While the two giants still battle it out for supremacy in the graphics board arena, other companies have managed to chip out a handhold, as well. ATI, always a stalwart competitor in the budget graphics board market, recently stepped into the high-end ring with a new line of boards powered by a GPU it calls Radeon. Led by NVidia, the graphics chip set development cycle for the entire industry has sped up to six months, with each vendor releasing a major new GPU chip set at least once a year. Other companies such as Matrox, SiS, and S3 compete in the medium- to low-end graphics board market.
Most of today's graphics boards use at least 32MB of video memory. While these boards capably render the flat 2D graphics of office applications and Web browsers, they shine when used for 3D gaming. The midrange boards will run you between $200 and $300. Many boards, such as those using NVidia's GeForce2 chip set, use faster Double Data Rate SDRAM memory, which doubles the speed by transferring data twice with every "tick" of the memory's clock, instead of just once.
The most advanced boards ship with a minimum of 64MB of onboard video memory, the most powerful GPU chip sets, and advanced 3D rendering capabilities. These powerhouse boards, capable of fill rates in the gigapixel-per-second range, sell for close to $400 and offer other advanced features such as hardware transform and lighting, which can speed up frame rates in games that support it, and full-scene antialiasing to clean up 3D images at low- and midrange resolutions.
All PCs ship with basic graphics capabilities: This can include a board based on an earlier generation chip set (such as a 3dfx Voodoo3, a Matrox Millennium G200, or an NVidia TNT2 GPU) or one of the budget-targeted boards (ATI's 3D Rage Pro, 3dfx's Voodoo4, or NVidia's GeForce2 MX), streamlined boards with the latest 3D graphics abilities but not all the bells and whistles.

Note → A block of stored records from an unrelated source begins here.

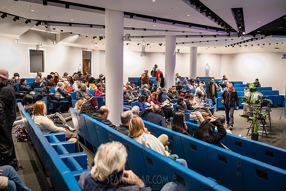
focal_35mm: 35
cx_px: 143
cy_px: 96
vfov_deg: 37.3
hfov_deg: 53.8
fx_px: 282
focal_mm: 35
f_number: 3.5
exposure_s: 1/320
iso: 8000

The least desirable option for people who use 3D applications is an integrated graphics GPU built into the PC's motherboard. In an integrated graphics PC, you'll usually find a low-end graphics processor and a minimal amount of video memory (4MB to 8MB), some of which might be shared with normal system memory. This memory sharing allows PC makers to sell new PCs for as little as $300 but often leads to slowdowns when handling intensive graphics applications.

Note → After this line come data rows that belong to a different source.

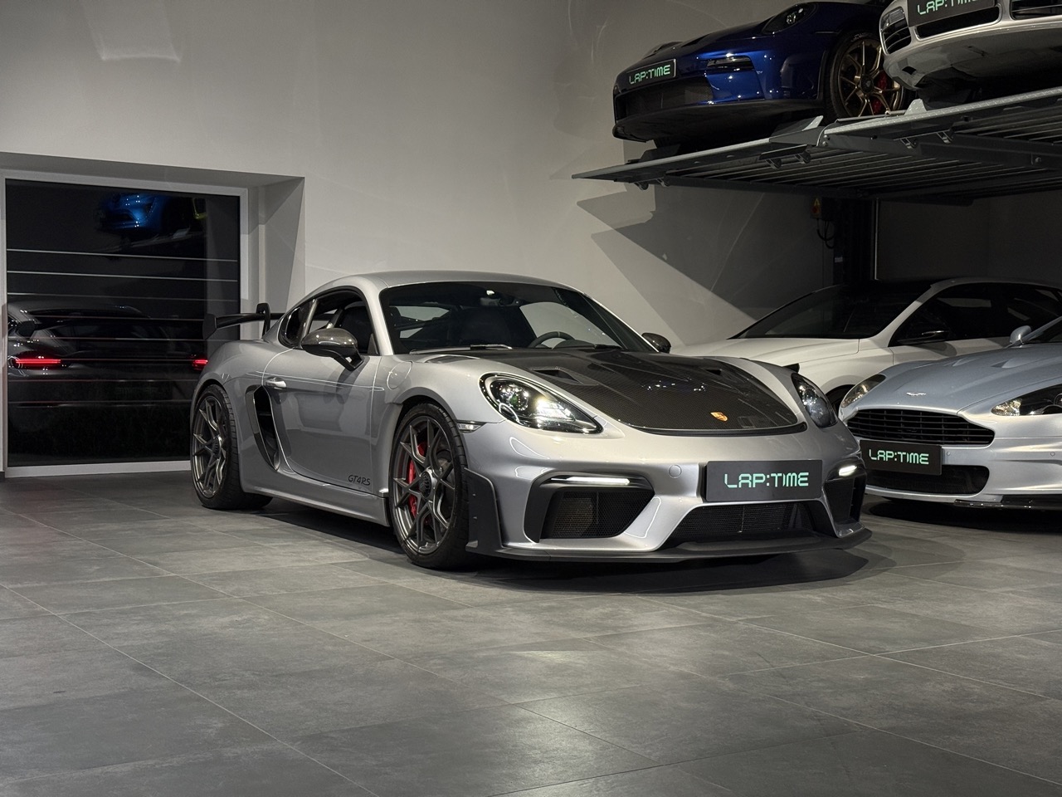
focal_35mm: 48
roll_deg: -0.6
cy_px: 398
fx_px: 1473
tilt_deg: -1.7
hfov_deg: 39.7
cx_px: 531
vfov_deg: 30.3
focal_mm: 6.76
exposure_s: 1/100
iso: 125
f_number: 1.78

Other valuable features you might find in graphics boards include video input and output--a necessary addition for video editing and feeding to a television or VCR; DVD acceleration, to enhance DVD-video playback; DVI output, for the digital visual interface used by digital CRT displays and some flat-panel monitors; and multiple-monitor support.
The Future of 3D Graphics
In recent years, graphics board manufacturers have focused on 3D gaming as the primary driving force to develop new boards, according to Peter Glaskowsky, a senior analyst for 3D and multimedia at Cahners Microdesign Resources. But that will change. "Microsoft would like to integrate more 3D into the user interface, and in the next year or two they'll be in a position to make the whole Windows interface 3D. At that point, 3D will matter much more to the average user," he says.

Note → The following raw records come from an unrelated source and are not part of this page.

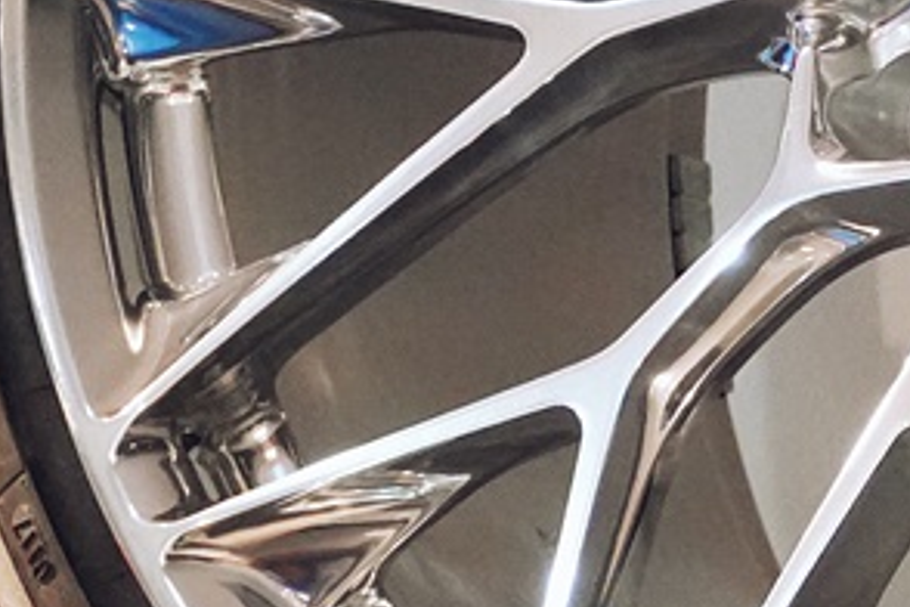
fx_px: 10818
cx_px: 972
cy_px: -207
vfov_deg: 3.2
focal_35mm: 428
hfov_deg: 4.8
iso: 4000
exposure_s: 1/100
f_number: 5
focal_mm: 56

Other options, such as integrated graphics, continue to grow because of their lower cost. (Jon Peddie Associates estimates that of the 160 million PCs that will ship this year, 100 million will use integrated graphics.) But most analysts feel that the 3D graphics board industry has a long life ahead of it.
"The ability to generate something that looks as good as Toy Story is only a few years away," says Glaskowsky. But duplicating photorealism in real time will probably take until 2010, he says. Perhaps another 10 to 20 years will pass before graphics boards emerge with power to make the trillions of floating point calculations required to replicate the subtlety of real life.